Optional Fields	You can select which optional fields to include in your WAF logs. WAF records only the optional fields that you enable. For more information, see Optional log fields. Note Enabling more optional fields increases your log storage usage. If you have sufficient storage capacity, we recommend enabling more fields for comprehensive analysis.
Log Type	The log type configuration allows you to select multiple log types and a sampling ratio. The sampling ratio determines the percentage of log entries that are collected for storage and analysis. You can set the sampling ratio from 1% to 100% after selecting a log type. The available log type options are: Block Logs: Records requests that are blocked by security policies, such as Block, JS Challenge, Slider Challenge, or dynamic token verification, and therefore do not reach the origin server. Detection Logs: Records requests that trigger only monitoring rules. Normal Request Logs: Records normal requests, including those that pass JS validation, slider verification, and dynamic token verification. Note For comprehensive auditing and analysis, we recommend selecting all log types.
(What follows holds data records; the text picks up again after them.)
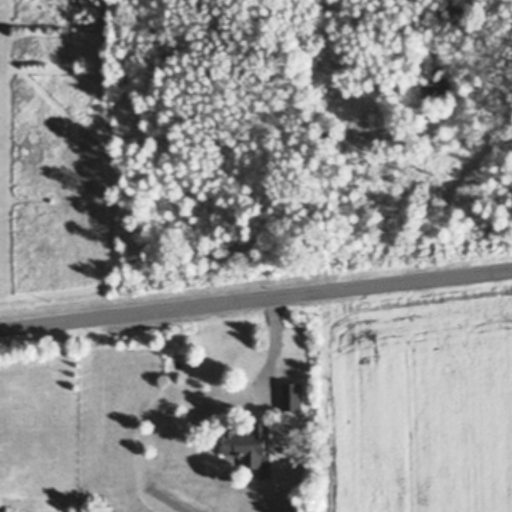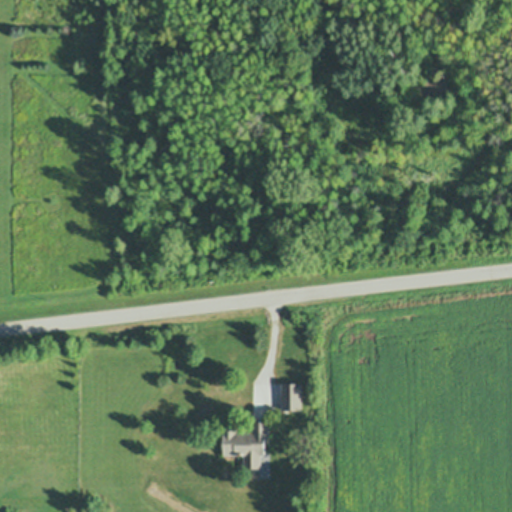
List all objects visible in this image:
road: (255, 299)
road: (271, 351)
building: (292, 397)
building: (293, 399)
building: (250, 446)
building: (251, 449)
For non-critical services, you can log only attack events and required fields, or a small number of optional fields, to reduce storage usage. After you configure the log delivery fields, click OK. The The operation is successful. message indicates that the new configuration has taken effect for the specified protected object.
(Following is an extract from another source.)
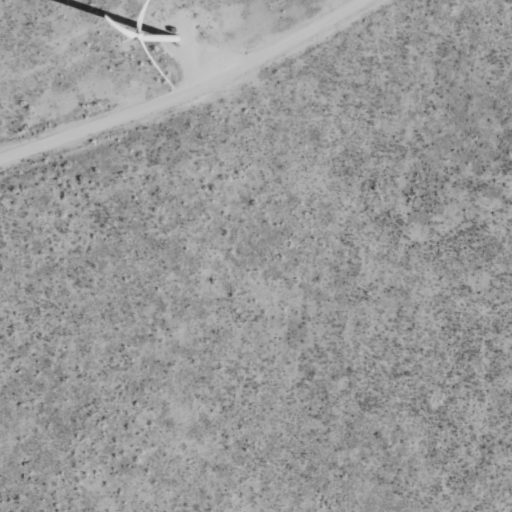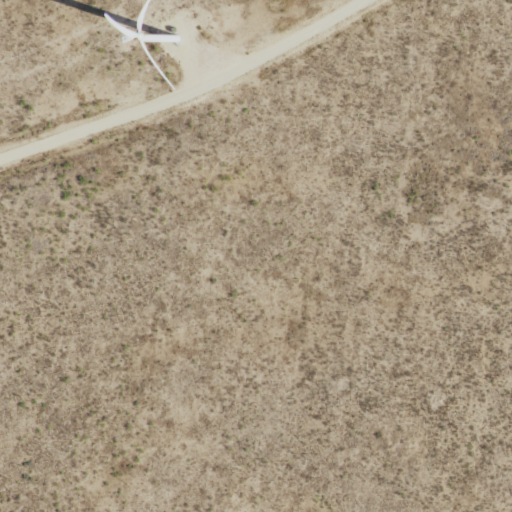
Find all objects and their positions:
wind turbine: (174, 38)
Reduce the log retention period

Log on to the WAF 3.0 console. In the left-side navigation pane, choose Detection and Response > Log Service. In the upper-right corner, click Storage Duration. You are redirected to the Simple Log Service console.
In the Logstore Attributes panel, click Modify in the upper-right corner. Decrease the value for Data Retention Period and then click Save.
Important
- When you adjust the log retention period, ensure the new setting complies with relevant laws and regulations to avoid compliance issues.
- Logs older than the specified retention period are automatically deleted.

Reduce indexed fields

Log on to the Simple Log Service console. In the project list, click the target project whose name starts with wafng.
In the left-side navigation pane, click Log Storage. In the Logstores list, click the target Logstore.
On the Search & Analysis page of the Logstore, select Query & Analysis Properties > Properties.
Turn off automatic index updates. By default, the Auto Update switch is turned on for cloud product Logstores or internal Logstores. When it is on, the Field Search area is read-only. In the Query & Analysis panel, turn off the Auto Update switch.
Warning
If you have configured custom reports and alarms in SLS, deleting indexes from the WAF-specific Logstore may affect these features. Proceed with caution.
Delete indexes. After turning off the Auto Update switch, you can delete unnecessary field indexes in the Field Search area. After deleting the indexes, click OK.